* **Required actions**
1. In the forum thread about unmaintainable code, what does the poster responding to @accalia say determines how many times a piece of paper can be folded?
2. Extend the forum thread about unmaintainable code with a further reply or two that follow from its final post.

=== Document section ===

Signs your code is unmaintainable
-
How about code meant for testing or practice getting into production? That does happen.
Hey! I just figured out what to use the name "EnterprisePaulaBeans" for! New anti-pattern, WIIGII!
-
@accalia said in Signs your code is unmaintainable:
i saw nothing in the episode to indicate that they couldn't have done it manually
that's the thing though, the number of times you can fold a piece of paper seems to me to be dependant on how much force you can exert on the paper to compact the layers. Machinery can impart more force.
-
@Jaloopa easy. We take it out of the galaxy, so there won't be any debris to hit it
-
@bb36e Just be careful which direction you take it, or you might run into Reapers...
-
@bb36e or we convert all the matter in the Galaxy into the paper we need.

=== Dataset ===

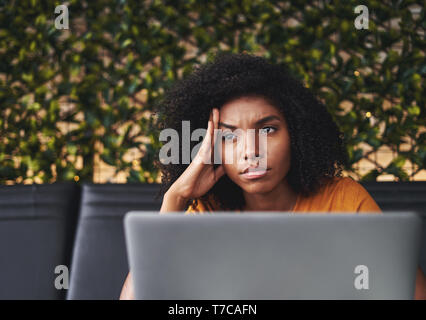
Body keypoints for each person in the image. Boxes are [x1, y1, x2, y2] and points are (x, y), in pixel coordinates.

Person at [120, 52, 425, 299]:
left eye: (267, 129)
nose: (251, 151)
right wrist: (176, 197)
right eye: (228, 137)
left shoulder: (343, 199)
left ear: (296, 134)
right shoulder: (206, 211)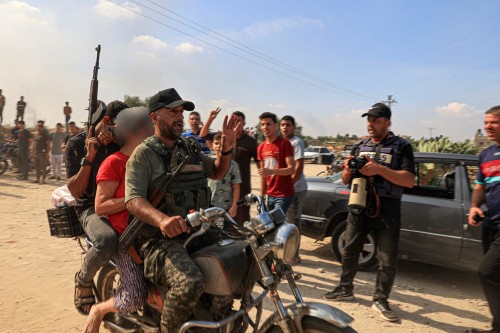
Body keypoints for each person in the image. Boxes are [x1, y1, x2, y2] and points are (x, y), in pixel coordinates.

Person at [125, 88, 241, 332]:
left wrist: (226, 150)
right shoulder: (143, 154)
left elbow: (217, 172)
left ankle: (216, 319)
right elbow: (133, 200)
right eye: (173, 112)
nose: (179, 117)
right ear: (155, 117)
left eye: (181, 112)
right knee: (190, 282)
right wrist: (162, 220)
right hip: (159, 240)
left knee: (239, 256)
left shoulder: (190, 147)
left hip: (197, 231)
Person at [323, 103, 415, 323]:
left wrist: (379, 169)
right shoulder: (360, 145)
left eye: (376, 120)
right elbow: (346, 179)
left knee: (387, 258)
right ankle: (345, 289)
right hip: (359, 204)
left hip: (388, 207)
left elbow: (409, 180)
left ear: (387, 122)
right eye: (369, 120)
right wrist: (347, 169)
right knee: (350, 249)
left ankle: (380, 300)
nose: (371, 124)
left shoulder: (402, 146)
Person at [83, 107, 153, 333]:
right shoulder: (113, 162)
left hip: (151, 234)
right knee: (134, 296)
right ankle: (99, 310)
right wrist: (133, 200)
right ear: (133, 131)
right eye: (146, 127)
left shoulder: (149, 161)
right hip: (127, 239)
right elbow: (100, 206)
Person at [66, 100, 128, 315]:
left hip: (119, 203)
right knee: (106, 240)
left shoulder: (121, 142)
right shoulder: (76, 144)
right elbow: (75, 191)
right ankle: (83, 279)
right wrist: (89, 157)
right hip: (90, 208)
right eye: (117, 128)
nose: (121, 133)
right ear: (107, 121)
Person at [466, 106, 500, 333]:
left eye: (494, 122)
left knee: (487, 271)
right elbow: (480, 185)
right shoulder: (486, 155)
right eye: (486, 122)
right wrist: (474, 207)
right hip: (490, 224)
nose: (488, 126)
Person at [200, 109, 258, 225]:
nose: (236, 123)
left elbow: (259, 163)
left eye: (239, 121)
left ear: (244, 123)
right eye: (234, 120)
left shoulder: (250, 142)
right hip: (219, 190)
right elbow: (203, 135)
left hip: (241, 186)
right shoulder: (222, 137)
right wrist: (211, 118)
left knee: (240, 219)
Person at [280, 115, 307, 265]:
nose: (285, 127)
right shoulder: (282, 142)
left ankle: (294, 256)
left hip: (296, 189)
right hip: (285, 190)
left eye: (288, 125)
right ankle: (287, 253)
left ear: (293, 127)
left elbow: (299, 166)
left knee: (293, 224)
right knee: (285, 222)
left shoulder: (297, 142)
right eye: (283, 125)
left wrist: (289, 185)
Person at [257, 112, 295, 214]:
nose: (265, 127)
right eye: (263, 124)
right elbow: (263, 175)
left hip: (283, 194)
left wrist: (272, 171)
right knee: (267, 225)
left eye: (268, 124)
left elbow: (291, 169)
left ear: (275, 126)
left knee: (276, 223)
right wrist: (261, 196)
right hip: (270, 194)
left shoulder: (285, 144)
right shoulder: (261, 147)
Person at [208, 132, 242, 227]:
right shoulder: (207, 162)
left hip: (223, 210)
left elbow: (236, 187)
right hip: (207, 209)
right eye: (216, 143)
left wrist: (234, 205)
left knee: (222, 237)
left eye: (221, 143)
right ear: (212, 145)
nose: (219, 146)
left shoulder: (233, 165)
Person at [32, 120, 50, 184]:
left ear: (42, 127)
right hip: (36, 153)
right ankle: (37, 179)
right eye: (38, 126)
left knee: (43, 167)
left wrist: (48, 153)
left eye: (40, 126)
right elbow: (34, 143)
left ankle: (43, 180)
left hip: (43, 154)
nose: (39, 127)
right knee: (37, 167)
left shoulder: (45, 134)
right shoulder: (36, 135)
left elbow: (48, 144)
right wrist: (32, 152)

===

* **Outputs for the tasks**
1. It depends on how much force can be exerted on the paper to compact the layers.

2.
-
@Jaloopa said in Signs your code is unmaintainable:
@bb36e or we convert all the matter in the Galaxy into the paper we need.
...but then there would be nothing left to fold it with!
-
@bb36e said in Signs your code is unmaintainable:
@Jaloopa easy. We take it out of the galaxy, so there won't be any debris to hit it
So....you want to give some one the Eridanus Void as a gift?
-
@masonwheeler there are other galaxies
-
@Jaloopa Yeah, but I heard those are all far, far away and it takes a long time to reach them...
-
@masonwheeler yes. That seems to be the only remaining part of this plan that's likely to cause significant problems
-
@Yamikuronue said in Signs your code is unmaintainable:
t's the thing though, the number of times you can fold a piece of paper seems to me to be dependant on how much force you can exert on the paper to compact the layers. Machinery can impart more force.
eeeh. you just need enough humans working together.
afterall the egyptians built the pyramids without wheels
and thern there's stonehenge.
people in sufficient quantity do amazin things.
-
@accalia yeah, but that's "we can fold" or "ya'll can fold" not "you can fold" ;)
-
@Yamikuronue said in Signs your code is unmaintainable:
@accalia yeah, but that's "we can fold" or "ya'll can fold" not "you can fold" ;)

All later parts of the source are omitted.